-- Opening Marker --

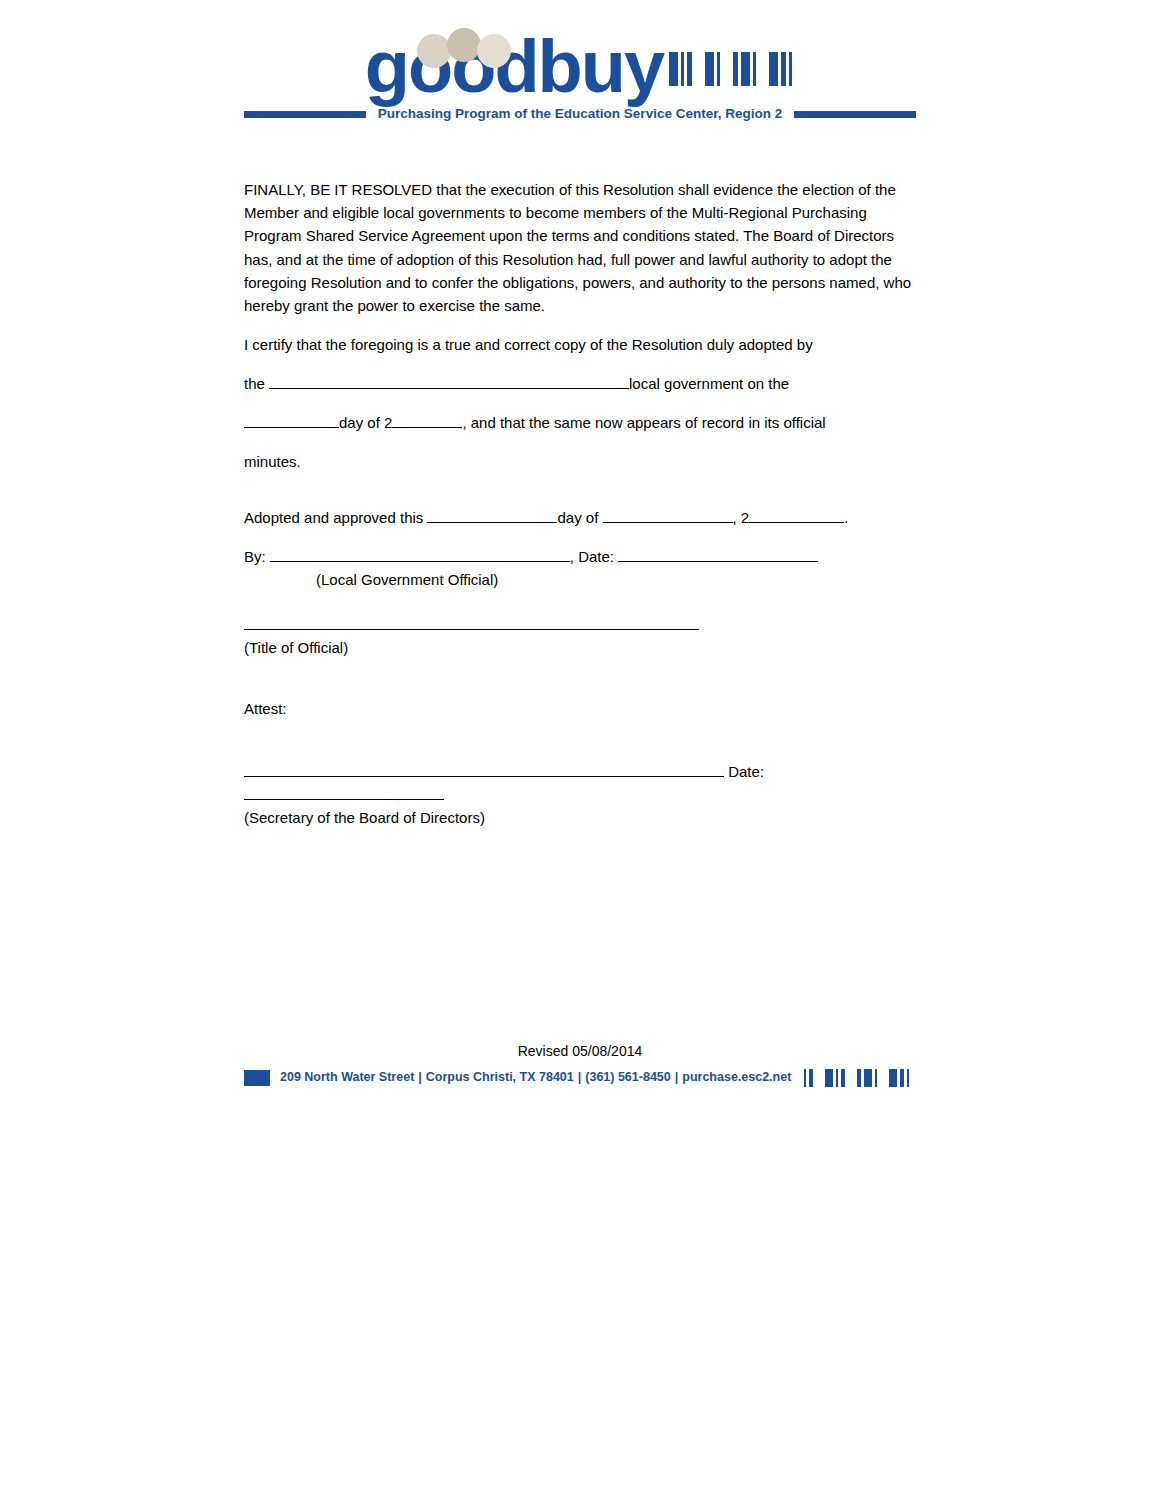goodbuy
Purchasing Program of the Education Service Center, Region 2
FINALLY, BE IT RESOLVED that the execution of this Resolution shall evidence the election of the Member and eligible local governments to become members of the Multi-Regional Purchasing Program Shared Service Agreement upon the terms and conditions stated. The Board of Directors has, and at the time of adoption of this Resolution had, full power and lawful authority to adopt the foregoing Resolution and to confer the obligations, powers, and authority to the persons named, who hereby grant the power to exercise the same.
I certify that the foregoing is a true and correct copy of the Resolution duly adopted by
the local government on the
day of 2 , and that the same now appears of record in its official
minutes.
Adopted and approved this day of , 2 .
By: , Date:
(Local Government Official)
(Title of Official)
Attest:
Date:
(Secretary of the Board of Directors)
Revised 05/08/2014
209 North Water Street|Corpus Christi, TX 78401|(361) 561-8450|purchase.esc2.net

-- Closing Marker --

- _Exercise_: Go through the records above and copy every line holding the word "Program".

- _Exercise answer_:
Purchasing Program of the Education Service Center, Region 2
FINALLY, BE IT RESOLVED that the execution of this Resolution shall evidence the election of the Member and eligible local governments to become members of the Multi-Regional Purchasing Program Shared Service Agreement upon the terms and conditions stated. The Board of Directors has, and at the time of adoption of this Resolution had, full power and lawful authority to adopt the foregoing Resolution and to confer the obligations, powers, and authority to the persons named, who hereby grant the power to exercise the same.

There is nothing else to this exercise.